The event celebrates 40 years of the Language and Computation (LAC) group: an interdisciplinary group created to foster interaction between researchers working on Computational Linguistics within the University of Essex.

There were 16 talks by Essex University alumnus and connections including Yorick Wilks, Patrick Hanks, Stephen Pulman and Anne de Roeck. http://lac.essex.ac.uk/2016-computationallinguistics40

The two day workshop started with Doug Arnold from the Department of Language and Linguistics at Essex. He started by presenting the history and the beginning of the LAC group which started with the arrival of Yorick Wilks in the late 70s and others from Language and Linguistics, this includes Stephen Pulman, Mike Bray, Ray Turner and Anne de Roeck. According to Doug the introduction of the cognitive studies center and the Eurotra project in the 80s led to the introduction of the Computational Linguistics MA paving the way towards the emergence of Language and Computation. Something I always wondered about.

The workshop referred to the beginning of some of the most influential conferences and associations in computational linguistics such as CoLing, EACL and ESSLLI. It also showed the influence of the world events around that period and the struggle researchers and academics had to go through, especially during the cold war and the many university crises around the UK during the 80s and the 90s. Having finished my PhD in 2012 it never crossed my mind how difficult it would have been for researchers and academics to progress under such intriguing situations during that time.

Doug went on to point out how the introduction of the World Wide Web in the mid 90s and the development of technology and computers helped to rapidly advance and reshape the field. This helped in closing the gap between Computation and Linguistics and the problem of field identity between Computational Linguists coming from a Computing or Linguistics background. We now live surrounded by rapid technologies and solid networks infrastructure which makes communications and data processing a problem no more. I was astonished when Stephen Pulman mentioned how they used to wait a few days for the only machine in the department to compile a few lines-of-code of LISP.

The presence of Big Data processing in 2010 and the rapid need for resourcing, crowd-sourcing and interpreting big data added more challenges but interesting opportunities to computational linguists. Something I very much agree with considering the vast amount of data available online these days.

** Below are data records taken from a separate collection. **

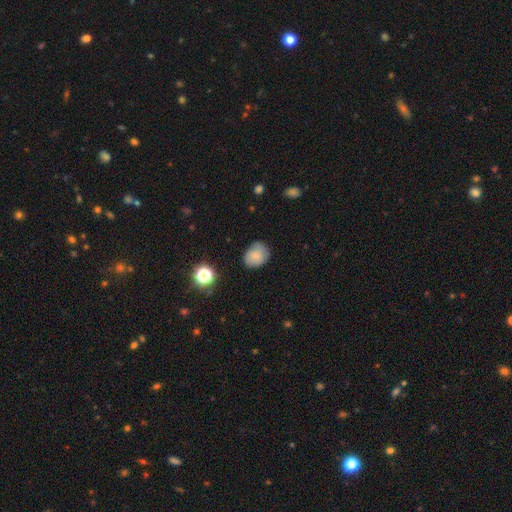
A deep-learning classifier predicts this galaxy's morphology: Smooth or featured? Predicted: smooth (p=0.75). How rounded? Predicted: round (p=0.53). Merging? Predicted: none (p=0.70).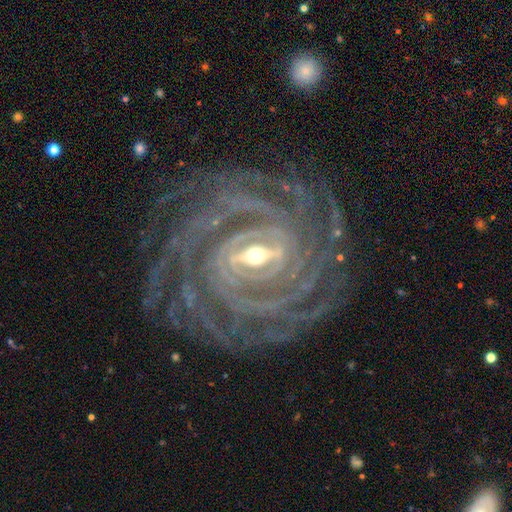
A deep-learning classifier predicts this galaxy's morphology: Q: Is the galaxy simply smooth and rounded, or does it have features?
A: featured or disk — 93%.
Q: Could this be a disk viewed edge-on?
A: no — 96%.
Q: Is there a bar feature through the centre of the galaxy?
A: strong — 73%.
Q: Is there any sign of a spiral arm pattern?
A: yes — 98%.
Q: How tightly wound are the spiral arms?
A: tight — 78%.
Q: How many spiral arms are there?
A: more than 4 — 26%.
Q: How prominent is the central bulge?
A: moderate — 58%.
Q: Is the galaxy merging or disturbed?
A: none — 76%.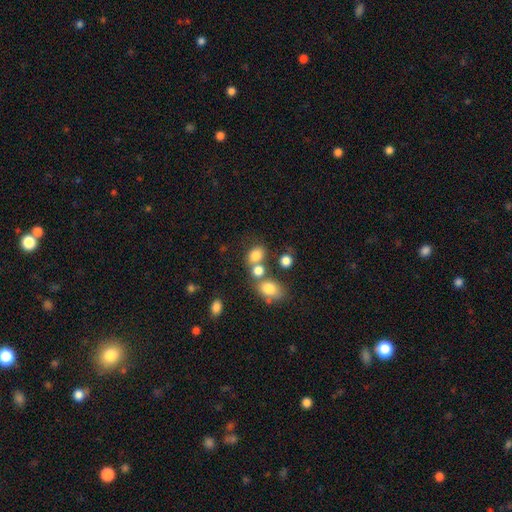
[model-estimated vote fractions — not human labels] Overall: smooth (77%). How rounded: in between (60%; round 38%). Merging: none (47%; merger 34%).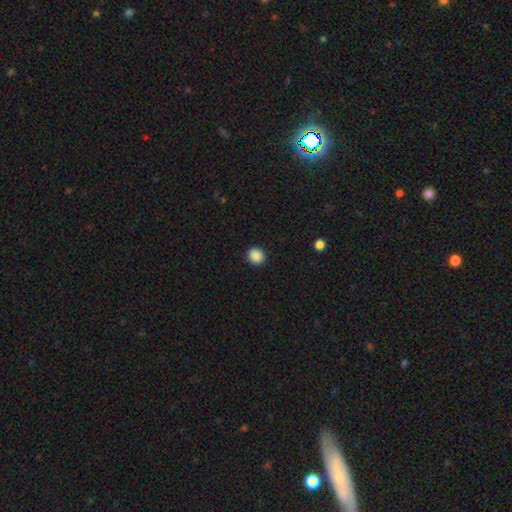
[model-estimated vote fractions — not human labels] Smooth or featured?
  - smooth: 88% *
  - star or artifact: 9%
  - featured or disk: 2%
How rounded?
  - round: 80% *
  - in between: 20%
  - cigar-shaped: 1%
Merging?
  - none: 91% *
  - minor disturbance: 6%
  - major disturbance: 2%
  - merger: 1%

Doug ended his talk by pointing out that in general Computational Linguistics is a difficult field; computational linguists are expected to be experts in many areas, concluding that training computational linguists is deemed to be a challenging and difficult task. As a computational linguist this rings a bell. For example, and as someone from a computing background, I find it difficult to understand how part of speech taggers work without being versed in the grammatical aspect of the language of study.

Doug’s talk was followed by compelling and very informative talks from Yorick Wilks, Mike Rosner and Patrick Hanks.

Yorick opened with “Linguistics is still an interesting topic” narrating his experience in moving from Linguistics towards Computing and the challenge imposed by the UK system compared to other countries such as France, Russia and Italy where Chomsky had little influence. This reminded me of Peter Norivg’s response to Chomsky’s criticism of empirical theory where he said and I quote: “I think Chomsky is wrong to push the needle so far towards theory over facts”.

In his talk, Yorick referred to Lancaster University and the remarkable work by Geoffrey Leech and the build up of the CLAWS tagger, which was one of the earliest statistical taggers to ever reach the USA.

“What is meaning?” was Patrick Hanks talk’s opening and went into discussing word ambiguity saying: “most words are hopelessly ambiguous!”.  Patrick briefly discussed the ‘double helix’ rule system or the Theory of Norms and Exploitations (TNE), which enables creative use of language when speakers and writers make new meanings, while at the same time relying on a core of shared conventions for mutual understanding. His work on pattern and phraseologies is of great interest in an attempt to answer the ”why this perfectly valid English sentence fits in a single pattern?” question.

This was followed by interesting talks from ‘Essexians’ working in different universities and firms across the globe. This included recent work on Computational Linguistics (CL), Natural Language Processing (NLP) and Machine Learning (ML). One of those was a collaboration work between Essex University and Signal– a startup company in London.

The event closed with more socialising, drinks and dinner at a Nepalese restaurant in Colchester, courtesy of the LAC group.

In general I found the event very interesting, well organised and rich in terms of historical evidences on the beginning of Language and Computation. It was also of great interest to know about current work and state-of-the-art in CL, NLP and ML presented by the event attendances.

I would very much like to thank The Language and Computation group at Essex Universities for the invitation and their time and effort organising this wonderful event.

Mahmoud El-Haj

Senior Research Associate

CASS, Lancaster University